So the other day I had suffered probably the third dataloss in a year due to the XFS filesystem in use on my desktop + power loss.
Update: I just realized that I failed to mention that the dataloss is my fault, not XFS’s. Had I done more diligence in my research when I set it up in the first place I would have been aware of that particular shortcoming (shared with ext4 in its 2.6.29 and earlier configuration) where metadata updating before data, merged with powerloss could result in zero-length files. The files I lost were always ones being written to at the time, never just “random” files. Anyways…
I had already setup fairly well I thought, given that I was using RAID 1 (i.e. two redundant hard drives to hold one hard drive of data) and had UPS protection on the computer anyways.

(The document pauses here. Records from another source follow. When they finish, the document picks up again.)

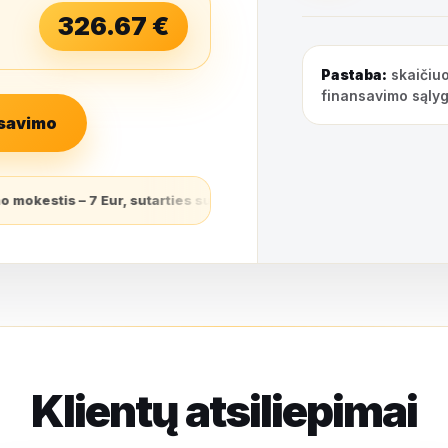
326.67
€
Pastaba:
skaičiuo
finansavimo sąlyg
nsavimo
sutarties sudarymo mokestis – 3,9% (finansuojamas sutarties suda
Klientų atsiliepimai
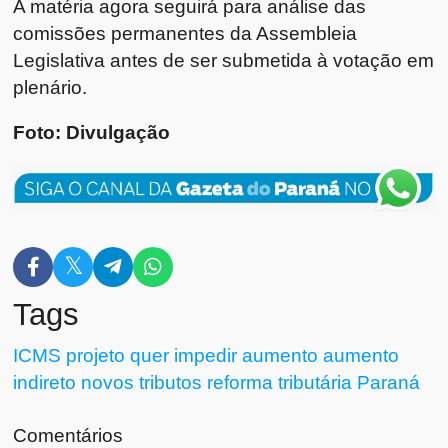
A matéria agora seguirá para análise das
comissões permanentes da Assembleia
Legislativa antes de ser submetida à votação em
plenário.
Foto: Divulgação
Tags
ICMS
projeto quer impedir aumento
aumento
indireto
novos tributos
reforma tributária
Paraná
Comentários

The failures in my setup were notable though:
- My backup strategy depended on me having enough time to actually hook up the external drive, run the backup, unhook it, etc. Scripting it so that it would take less time still required too much time to initially setup. Therefore my backups were fairly out of date. Compounding this, when I finally did setup the external and try to perform a backup, I found to my displeasure that it was ntfs formatted and therefore I couldn’t write to it. (I had the read/write ntfs-3g driver available but had forgotten about it by then, and didn’t have time to troubleshoot further).
- UPS only works when your 2 year old son doesn’t go hard resetting the power on you.
- UPS + disabling the front power switch only saves you until your next kernel panic induced by bleeding-edge video drivers (the fact that they were open source didn’t save me here ;)
- The RAID worked — both hard drives were in the same inconsistent state, with the same lost files after the fsck… :(
The corrective action for all of this is complete however. Last night I used ntfsresize on the external drive (since it had data I wanted to retain) and used the free space to make a new ext3 partition for backups. From there I booted up a Gentoo LiveCD and copied all of the hard drive’s data to the external drive. I then reformatted the hard drives with ext4 (with appropriate mount options to avoid having it cause the same issues I have now with xfs) and copied all the data back.
There were some hiccups relating to me using manual mdadm commands to bring the hard drives online from the LiveCD. I apparently changed some of the md device names on the hard drives in the process which required some more manual mdadm –assemble action to fix. But everything is working so far, although I’m sure there’s a few packages that need to be reinstalled to account for the dataloss over time.
Luckily the major reason for my lack of free time looks like it will be rectified within the next week, more on that later.